Eric Voskuil edited this page Aug 16, 2017 · 43 revisions

As explained in Zero Sum Property, the only way to defeat external subsidy is to mine at a capital loss relative to market return on capital (opportunity cost). The only way to defeat tax, up to and including a 100% tax (prohibition), is to mine in secret. As with all black markets there is an increased cost to subversive mining. Competing against subsidized mining compounds the cost.

If one considers states a threat to hard currency one must assume that both tax and subsidy will be used to reduce the cost of achieving control over Bitcoin. In order to enjoy the benefits of a hard currency, people will ultimately have to mine at a loss. However states will need to incur the same cost in order to continue to extract that penalty, either through subsidy or tax enforcement. This is the lever that Bitcoin provides to people for defense against market aggression, a tool to nullify seigniorage.
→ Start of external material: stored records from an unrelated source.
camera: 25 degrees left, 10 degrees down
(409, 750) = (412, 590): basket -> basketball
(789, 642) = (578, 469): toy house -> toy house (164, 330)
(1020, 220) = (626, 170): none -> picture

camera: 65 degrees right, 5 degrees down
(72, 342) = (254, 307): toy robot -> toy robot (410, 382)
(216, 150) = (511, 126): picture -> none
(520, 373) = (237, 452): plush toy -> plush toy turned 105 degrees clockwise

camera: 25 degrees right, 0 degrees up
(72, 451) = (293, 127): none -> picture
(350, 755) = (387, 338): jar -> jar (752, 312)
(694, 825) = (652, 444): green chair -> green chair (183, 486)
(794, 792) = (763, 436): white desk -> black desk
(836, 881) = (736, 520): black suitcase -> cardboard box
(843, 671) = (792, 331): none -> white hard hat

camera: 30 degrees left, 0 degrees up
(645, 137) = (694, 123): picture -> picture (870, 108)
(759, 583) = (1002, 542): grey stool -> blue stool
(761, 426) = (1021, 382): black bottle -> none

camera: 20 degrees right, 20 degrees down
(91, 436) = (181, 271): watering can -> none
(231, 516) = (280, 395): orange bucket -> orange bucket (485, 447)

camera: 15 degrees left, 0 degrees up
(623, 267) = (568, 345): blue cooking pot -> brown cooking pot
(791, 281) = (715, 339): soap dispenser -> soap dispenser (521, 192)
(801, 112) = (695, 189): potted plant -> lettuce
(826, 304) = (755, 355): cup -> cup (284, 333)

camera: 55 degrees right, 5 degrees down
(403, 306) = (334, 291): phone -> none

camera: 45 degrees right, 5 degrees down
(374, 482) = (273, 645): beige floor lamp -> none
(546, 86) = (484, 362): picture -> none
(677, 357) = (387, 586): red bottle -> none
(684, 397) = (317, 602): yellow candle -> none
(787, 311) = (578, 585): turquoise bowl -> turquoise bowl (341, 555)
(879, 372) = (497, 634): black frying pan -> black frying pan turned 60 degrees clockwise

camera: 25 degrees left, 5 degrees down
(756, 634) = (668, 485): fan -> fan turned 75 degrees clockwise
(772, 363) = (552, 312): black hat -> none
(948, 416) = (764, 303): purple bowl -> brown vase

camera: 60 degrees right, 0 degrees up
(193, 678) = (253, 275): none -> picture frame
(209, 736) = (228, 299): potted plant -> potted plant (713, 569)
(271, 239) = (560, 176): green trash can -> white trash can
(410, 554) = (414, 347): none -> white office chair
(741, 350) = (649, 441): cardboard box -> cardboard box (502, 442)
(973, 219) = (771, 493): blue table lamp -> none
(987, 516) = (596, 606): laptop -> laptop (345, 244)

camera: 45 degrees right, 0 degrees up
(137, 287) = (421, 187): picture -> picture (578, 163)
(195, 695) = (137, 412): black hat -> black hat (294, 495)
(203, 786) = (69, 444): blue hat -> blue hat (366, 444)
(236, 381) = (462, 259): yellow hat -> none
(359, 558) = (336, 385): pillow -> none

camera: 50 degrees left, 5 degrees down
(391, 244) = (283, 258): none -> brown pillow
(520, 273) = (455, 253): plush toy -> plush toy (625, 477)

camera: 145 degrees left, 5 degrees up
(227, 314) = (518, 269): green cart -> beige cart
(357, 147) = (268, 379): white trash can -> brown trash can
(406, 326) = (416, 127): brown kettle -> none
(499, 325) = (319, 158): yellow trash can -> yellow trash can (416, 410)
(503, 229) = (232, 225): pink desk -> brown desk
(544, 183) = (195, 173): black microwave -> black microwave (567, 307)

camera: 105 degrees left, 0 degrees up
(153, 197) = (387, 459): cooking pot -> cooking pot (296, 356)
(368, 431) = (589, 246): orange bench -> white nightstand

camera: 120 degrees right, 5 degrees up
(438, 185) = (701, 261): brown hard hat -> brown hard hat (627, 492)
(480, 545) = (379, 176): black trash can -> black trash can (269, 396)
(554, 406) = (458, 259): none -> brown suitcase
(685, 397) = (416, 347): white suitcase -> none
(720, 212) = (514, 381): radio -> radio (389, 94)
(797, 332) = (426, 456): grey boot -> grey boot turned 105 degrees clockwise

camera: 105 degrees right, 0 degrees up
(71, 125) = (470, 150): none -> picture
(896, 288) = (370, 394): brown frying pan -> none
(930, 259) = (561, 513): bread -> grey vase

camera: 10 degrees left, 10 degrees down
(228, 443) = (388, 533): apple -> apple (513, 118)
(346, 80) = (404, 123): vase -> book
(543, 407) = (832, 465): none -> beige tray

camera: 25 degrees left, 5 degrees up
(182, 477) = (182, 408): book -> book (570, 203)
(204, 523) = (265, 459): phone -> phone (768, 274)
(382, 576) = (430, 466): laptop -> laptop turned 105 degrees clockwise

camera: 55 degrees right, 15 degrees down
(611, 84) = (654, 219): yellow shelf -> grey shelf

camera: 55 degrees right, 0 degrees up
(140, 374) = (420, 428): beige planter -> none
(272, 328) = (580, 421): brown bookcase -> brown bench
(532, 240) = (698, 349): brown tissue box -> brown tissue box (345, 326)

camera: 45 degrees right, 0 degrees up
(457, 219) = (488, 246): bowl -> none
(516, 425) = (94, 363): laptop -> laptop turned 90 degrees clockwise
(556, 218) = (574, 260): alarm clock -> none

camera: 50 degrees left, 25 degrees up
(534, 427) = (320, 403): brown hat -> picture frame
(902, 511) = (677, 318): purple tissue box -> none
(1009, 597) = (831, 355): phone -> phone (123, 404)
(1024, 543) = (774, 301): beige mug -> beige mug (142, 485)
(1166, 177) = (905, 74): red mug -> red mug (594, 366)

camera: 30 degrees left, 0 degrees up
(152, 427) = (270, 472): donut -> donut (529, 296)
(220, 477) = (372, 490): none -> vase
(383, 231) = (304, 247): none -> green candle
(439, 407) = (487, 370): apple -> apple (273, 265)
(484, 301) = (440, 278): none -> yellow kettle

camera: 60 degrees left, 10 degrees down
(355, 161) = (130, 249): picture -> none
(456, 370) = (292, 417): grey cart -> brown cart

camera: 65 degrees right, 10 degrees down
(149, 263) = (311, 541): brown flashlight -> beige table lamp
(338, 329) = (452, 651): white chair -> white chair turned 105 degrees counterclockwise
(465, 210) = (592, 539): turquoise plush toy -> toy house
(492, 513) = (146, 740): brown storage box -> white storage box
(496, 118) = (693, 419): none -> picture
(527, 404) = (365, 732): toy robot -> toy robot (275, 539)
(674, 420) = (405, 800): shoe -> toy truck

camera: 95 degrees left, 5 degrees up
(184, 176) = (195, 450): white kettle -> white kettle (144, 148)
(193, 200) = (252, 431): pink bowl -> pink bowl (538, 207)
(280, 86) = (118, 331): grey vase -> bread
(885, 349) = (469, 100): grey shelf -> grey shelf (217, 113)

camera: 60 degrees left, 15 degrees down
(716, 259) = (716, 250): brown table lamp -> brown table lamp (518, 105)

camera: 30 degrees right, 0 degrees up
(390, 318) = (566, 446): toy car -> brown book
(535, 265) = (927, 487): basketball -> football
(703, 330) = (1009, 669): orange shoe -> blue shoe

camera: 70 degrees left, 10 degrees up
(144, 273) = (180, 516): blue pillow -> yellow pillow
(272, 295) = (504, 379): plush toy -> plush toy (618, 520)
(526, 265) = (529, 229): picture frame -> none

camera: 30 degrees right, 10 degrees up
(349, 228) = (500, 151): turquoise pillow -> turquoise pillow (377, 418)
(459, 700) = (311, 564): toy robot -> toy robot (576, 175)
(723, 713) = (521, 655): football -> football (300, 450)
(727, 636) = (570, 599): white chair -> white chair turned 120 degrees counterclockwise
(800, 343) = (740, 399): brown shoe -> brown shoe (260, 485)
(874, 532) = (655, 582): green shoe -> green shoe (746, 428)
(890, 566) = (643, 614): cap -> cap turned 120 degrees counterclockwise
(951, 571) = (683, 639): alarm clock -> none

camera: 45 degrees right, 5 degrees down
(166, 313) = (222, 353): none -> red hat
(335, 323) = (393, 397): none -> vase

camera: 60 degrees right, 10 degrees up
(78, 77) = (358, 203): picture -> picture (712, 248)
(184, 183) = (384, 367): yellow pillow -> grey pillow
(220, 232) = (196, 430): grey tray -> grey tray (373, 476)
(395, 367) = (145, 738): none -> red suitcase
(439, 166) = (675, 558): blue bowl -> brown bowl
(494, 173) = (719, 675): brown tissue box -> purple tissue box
Paradoxically, this tool works well when money is under attack and poorly otherwise. If there was no internal pooling-pressure these cases would be balanced. But risk distribution is essential to subversive mining, and pooling pressure works against distribution. So there is ever-expanding attack surface (e.g. China) with no pressure to contract unless effective monetary alternatives are suppressed (e.g. Venezuela). The suppression of alternatives raises reward utility to the miner lacking alternatives.

The expected consequence of this design is that Bitcoin will not be well prepared for attacks because it is financially disadvantageous for people in a low threat environment.